Officials with Texas Central said the high-speed rail project from Houston to Dallas could break ground in 2020.

Holly Reed, managing director of external affairs for Texas Central, said the company expects to receive two federal approvals by mid-2020—one for environmental and one for safety and technology—that are needed before construction can begin

“Once received, the project will be able to break ground and begin the five- to six-year construction timeline,” Reid said in a Jan. 15 email.

Texas Central announced an Early Contract Involvement agreement with train system installation firm Mass. Electric Construction Co. in late November. The agreement covered work through the end of 2019 to define the scope, execution plan, schedule and cost of a construction contract, officials said.

A construction contract was expected to be signed before the end of 2019, but Reid said a final agreement would be signed sometime in 2020 before construction begins. Construction would take place simultaneously along the entire route, she said.


If the contract is signed, Mass. Electric Construction Co. would install the Tokaido Shinkansen technology used by Central Japan Railway as well as safety elements of the project, including power, signaling and communications equipment. The company has worked on other transportation projects in Texas, including phase two of Houston’s Light Rail System and Dallas Area Rapid Transit’s green line light rail, according to Texas Central.

Texas Central claims the $12 billion construction process would be privately funded, and the train would transport 6 million annual riders by 2029.

“This project is being done in the right place, at the right time, in the right way,” Reid said. “The Texas High-Speed Train will be the safest, most efficient way to move the maximum number of people using the minimum amount of land.”

However, members of opposition groups such as ReRoute the Route said Texas Central's timeline is unrealistic based on the federal and state approvals still needed before construction can begin.


While not fully opposed to the idea of high-speed rail, ReRoute the Route launched in early 2019 to advocate for more safety in the proposed plan, spokesperson Taylor Ward said in an email.

“Texas Central has chosen the most dangerous and cheapest route that forces the project to be designed in a way that has negative consequences for the safety of Texans, the economy, environment and families along the proposed route,” he said.

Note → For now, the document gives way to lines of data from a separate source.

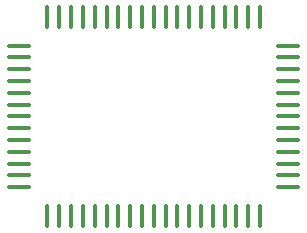
<source format=gbr>
%TF.GenerationSoftware,KiCad,Pcbnew,7.0.10-7.0.10~ubuntu20.04.1*%
%TF.CreationDate,2024-01-23T10:27:16+01:00*%
%TF.ProjectId,6303X_FP64,36333033-585f-4465-9036-342e6b696361,rev?*%
%TF.SameCoordinates,Original*%
%TF.FileFunction,Paste,Top*%
%TF.FilePolarity,Positive*%
%FSLAX46Y46*%
G04 Gerber Fmt 4.6, Leading zero omitted, Abs format (unit mm)*
G04 Created by KiCad (PCBNEW 7.0.10-7.0.10~ubuntu20.04.1) date 2024-01-23 10:27:16*
%MOMM*%
%LPD*%
G01*
G04 APERTURE LIST*
%ADD10O,0.400000X2.000000*%
%ADD11O,2.000000X0.400000*%
G04 APERTURE END LIST*
D10*
%TO.C,U1*%
X190674000Y-72900000D03*
X191674000Y-72900000D03*
X192674000Y-72900000D03*
X193674000Y-72900000D03*
X194674000Y-72900000D03*
X195674000Y-72900000D03*
X196674000Y-72900000D03*
X197674000Y-72900000D03*
X198674000Y-72900000D03*
X199674000Y-72900000D03*
X200674000Y-72900000D03*
X201674000Y-72900000D03*
X202674000Y-72900000D03*
X203674000Y-72900000D03*
X204674000Y-72900000D03*
X205674000Y-72900000D03*
X206674000Y-72900000D03*
X207674000Y-72900000D03*
X208674000Y-72900000D03*
D11*
X211074000Y-70500000D03*
X211074000Y-69500000D03*
X211074000Y-68500000D03*
X211074000Y-67500000D03*
X211074000Y-66500000D03*
X211074000Y-65500000D03*
X211074000Y-64500000D03*
X211074000Y-63500000D03*
X211074000Y-62500000D03*
X211074000Y-61500000D03*
X211074000Y-60500000D03*
X211074000Y-59500000D03*
X211074000Y-58500000D03*
D10*
X208674000Y-56100000D03*
X207674000Y-56100000D03*
X206674000Y-56100000D03*
X205674000Y-56100000D03*
X204674000Y-56100000D03*
X203674000Y-56100000D03*
X202674000Y-56100000D03*
X201674000Y-56100000D03*
X200674000Y-56100000D03*
X199674000Y-56100000D03*
X198674000Y-56100000D03*
X197674000Y-56100000D03*
X196674000Y-56100000D03*
X195674000Y-56100000D03*
X194674000Y-56100000D03*
X193674000Y-56100000D03*
X192674000Y-56100000D03*
X191674000Y-56100000D03*
X190674000Y-56100000D03*
D11*
X188274000Y-58500000D03*
X188274000Y-59500000D03*
X188274000Y-60500000D03*
X188274000Y-61500000D03*
X188274000Y-62500000D03*
X188274000Y-63500000D03*
X188274000Y-64500000D03*
X188274000Y-65500000D03*
X188274000Y-66500000D03*
X188274000Y-67500000D03*
X188274000Y-68500000D03*
X188274000Y-69500000D03*
X188274000Y-70500000D03*
%TD*%
M02*

</source>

For instance, a curvy path through Hockley and track buckling due to extreme summer heat could lead to train derailments, according to Ward. ReRoute the Route advocates also believe the proposed Northwest Mall endpoint would not relieve traffic in the area, and a downtown Houston station would make more economical and logistic sense, he said. Ward also said Texas Central officials did not properly assess the project’s effects on local air and water quality.
“Protecting precious resources such as the Cypress and Little Cypress Creeks, and the 20,000 acres of the Katy Prairie must be a key priority of any massive infrastructure construction project,” he said. “A better option would be to concentrate the expected runoff and floodwaters along a more suitable corridor such as the I-45, which already contains infrastructure and has fewer sensitive creeks or water features.”